(EXERCISE INSTRUCTIONS): Continue the first-person account of eating mushrooms and seeing visions in floor tiles, starting right after its last sentence.

(SELECTED TEXT):
This one was quite a bit different.  I can remember most of it.   A combination of the textures of puffed wheat and twigs, it was a bit of a task to ingest the fungi.  But with a cup of coffee, the couple of grams went down.  About an hour afterward, I could start to see rainbow patterns when I closed my eyes.  Then I could see a little trail of rainbow around most things that moved, including the kittens. 

The floor tile got my attention.  It is randomly brown, gray and white, an attempt to be stone-like.  I could see the colors shifting and then I suddenly could see skulls.  Thinking to myself that they weren’t scary, they took on the appearance of being the skulls of humanity’s ancestors, receding into the past. 

Now, during this, I could simply look away from the “vision” and everything was fine.  I was able to tend the sticky buns that were going to into the oven in a little while, feed the cats, etc.  I did find it funny since I could see the tiles moving rather like the one episode of “That 70’s Show” when Eric could see the wallpaper moving. It really does feel like that!

(RECORD SET):
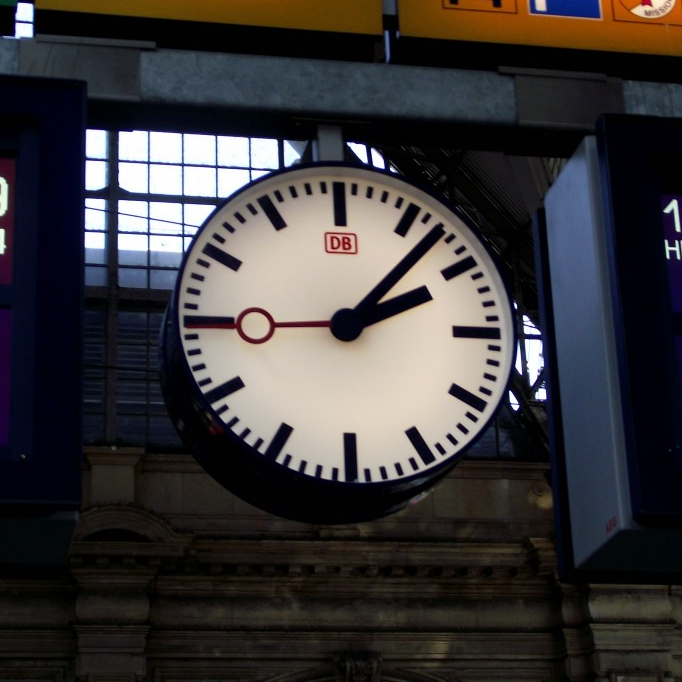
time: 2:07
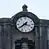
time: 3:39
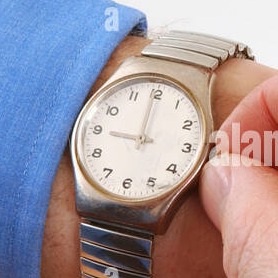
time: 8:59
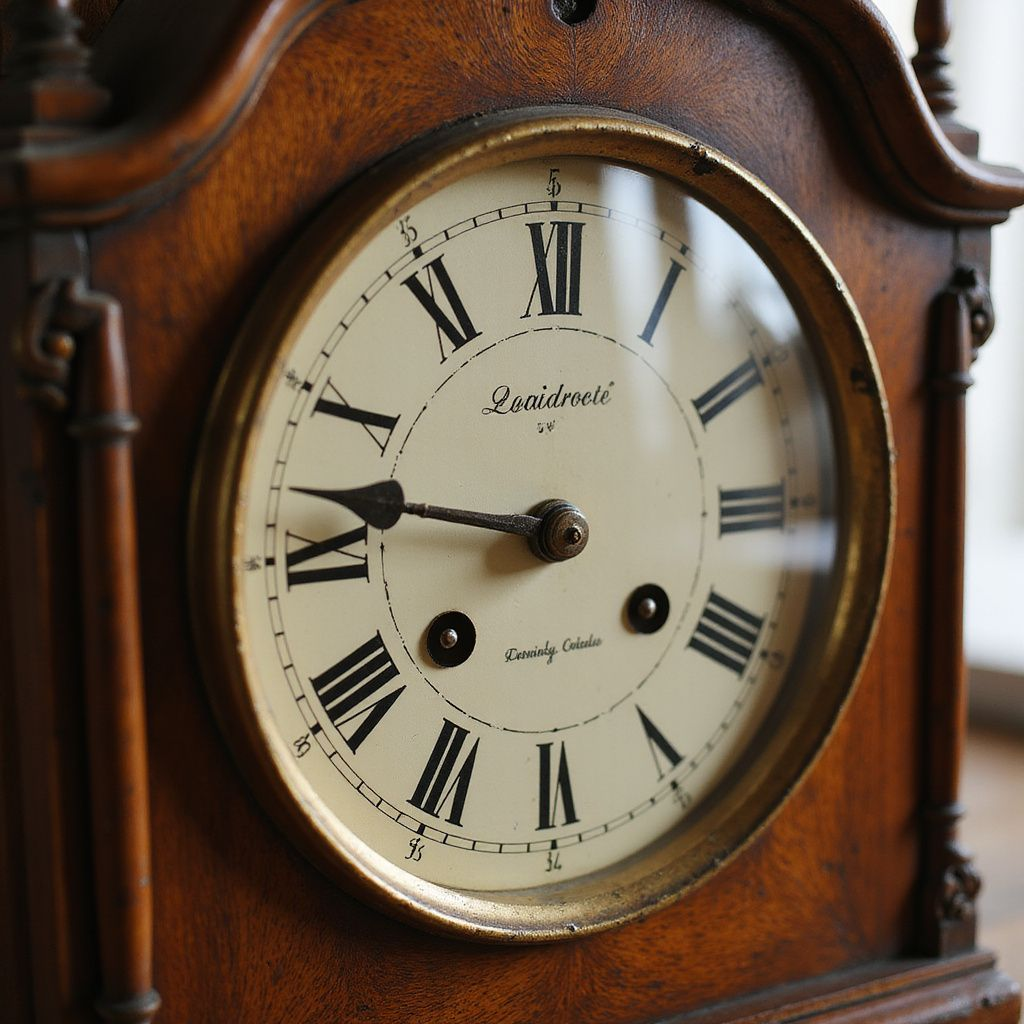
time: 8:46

...

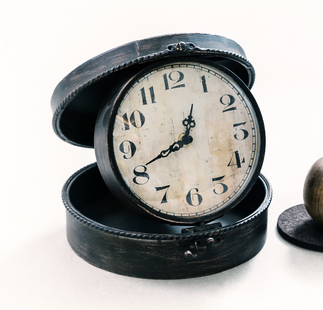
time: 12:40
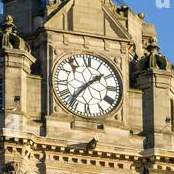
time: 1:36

--

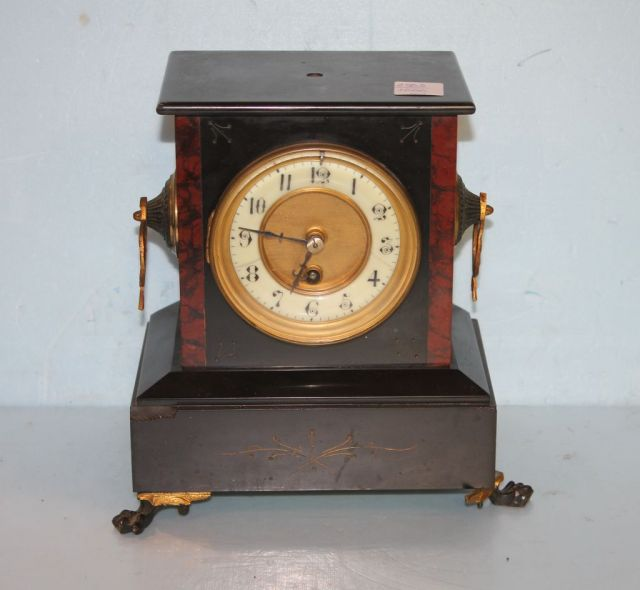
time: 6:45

(EXERCISE RESPONSE):
I decided to turn on the TV and went out to Netflix to watch a very nifty set of videos called Moving Art.  They are films of natural scenes, put to ambient music and artfully altered just enough to accentuate them e.g. slowing down the fall of rain, the crash of a wave, etc.

Watching these, I could feel the trip deepen, with time feeling slower and having an urge to giggle.  I also couldn’t look at anything in the video without seeing faces in it.   The cliff faces, the waves, the ripples, clouds, all were faces, often feminine or aged men, which was rather disconcerting, but when I looked away from the video, the living room was just fine.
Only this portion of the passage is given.